St Paul takes us back to basics. We need God. It’s God’s armour, not ours. Truthfulness. Righteousness. Peace. Faith. Salvation. Prayer. All these are gifts from God, which we receive and put into practice.

Particularly prayer. Paul writes ‘Pray in the Spirit at all times in every prayer and supplication. To that end keep alert, always persevere in supplication for all the saints. Pray, pray.

You will know that Peter and I are praying regularly in church, on Tuesdays, Thursdays and Saturday mornings at 7.30 – and now also on Mondays and Wednesdays at 5.30 pm. There’s two midweek Eucharists as well. We pray for St Michaels, for the church’s mission in the world, for everyone in need. Thank you to those who join us, but it would be great if more did too.  We need you to join us. To come along and pray with us. You don’t have to come every day – a commitment to just one of those times each week would be enough. Prayer is a habit that needs to be learned, needs to become a normal part of our routine. Make prayer a habit.

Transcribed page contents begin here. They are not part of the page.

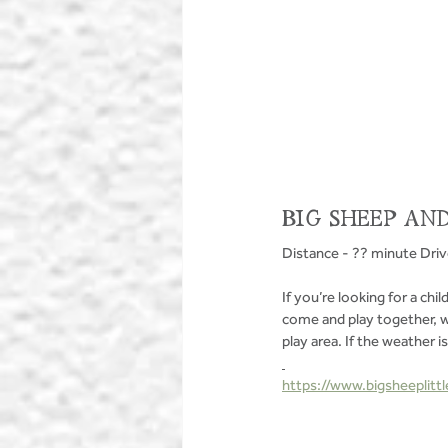
BIG SHEEP AND
Distance - ?? minute Dri
If you’re looking for a chil
come and play together, wh
play area. If the weather i
https://www.bigsheeplittl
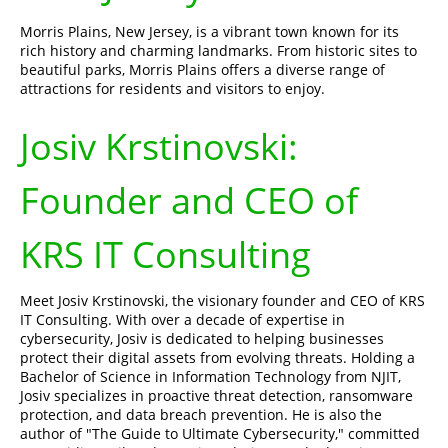
Morris Plains, New Jersey, is a vibrant town known for its
rich history and charming landmarks. From historic sites to
beautiful parks, Morris Plains offers a diverse range of
attractions for residents and visitors to enjoy.
Josiv Krstinovski:
Founder and CEO of
KRS IT Consulting
Meet Josiv Krstinovski, the visionary founder and CEO of KRS
IT Consulting. With over a decade of expertise in
cybersecurity, Josiv is dedicated to helping businesses
protect their digital assets from evolving threats. Holding a
Bachelor of Science in Information Technology from NJIT,
Josiv specializes in proactive threat detection, ransomware
protection, and data breach prevention. He is also the
author of "The Guide to Ultimate Cybersecurity," committed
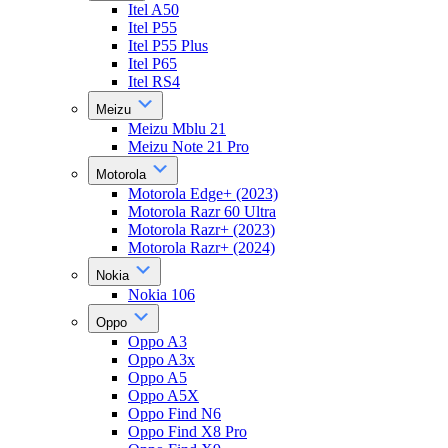
Itel A50
Itel P55
Itel P55 Plus
Itel P65
Itel RS4
Meizu
Meizu Mblu 21
Meizu Note 21 Pro
Motorola
Motorola Edge+ (2023)
Motorola Razr 60 Ultra
Motorola Razr+ (2023)
Motorola Razr+ (2024)
Nokia
Nokia 106
Oppo
Oppo A3
Oppo A3x
Oppo A5
Oppo A5X
Oppo Find N6
Oppo Find X8 Pro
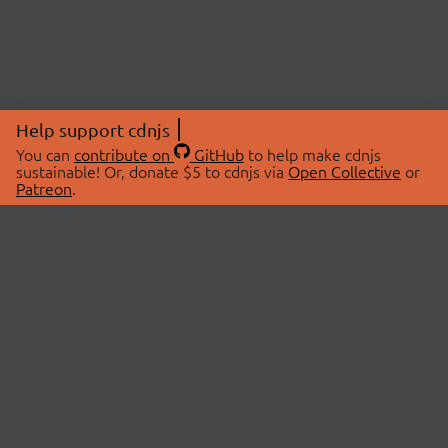
Help support cdnjs
You can
contribute on
GitHub
to help make cdnjs
sustainable! Or, donate $5 to cdnjs via
Open Collective
or
Patreon
.
© 2026 cdnjs.
ABOUT
LIBRARIES
About Us
Search Libraries
Swag Store
API Documentation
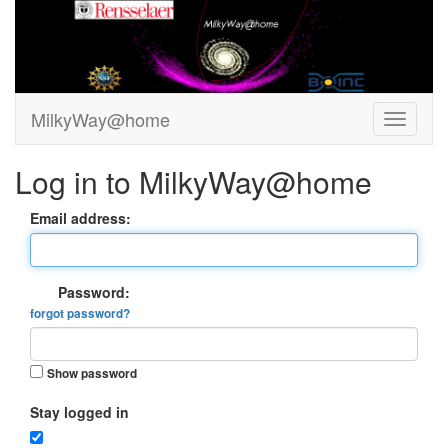
MilkyWay@home
Log in to MilkyWay@home
Email address:
Password:
forgot password?
Show password
Stay logged in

Habit is an interesting word, isn’t it? Monks and nuns traditionally wear habits. Clothing that helps them develop the habit of a way of life, a way of prayer.

Ultimately, when all’s said and done, we come before God as naked as the day we were born – vulnerable and open to be loved and transformed by God’s grace. In the meantime, though – while we endure the cosmic powers of this present darkness – we need the protection, the armour of God. St Paul tells us that this is prayer – the most powerful energy of love ever known.

Be strong in the Lord and in the strength of his power. Amen.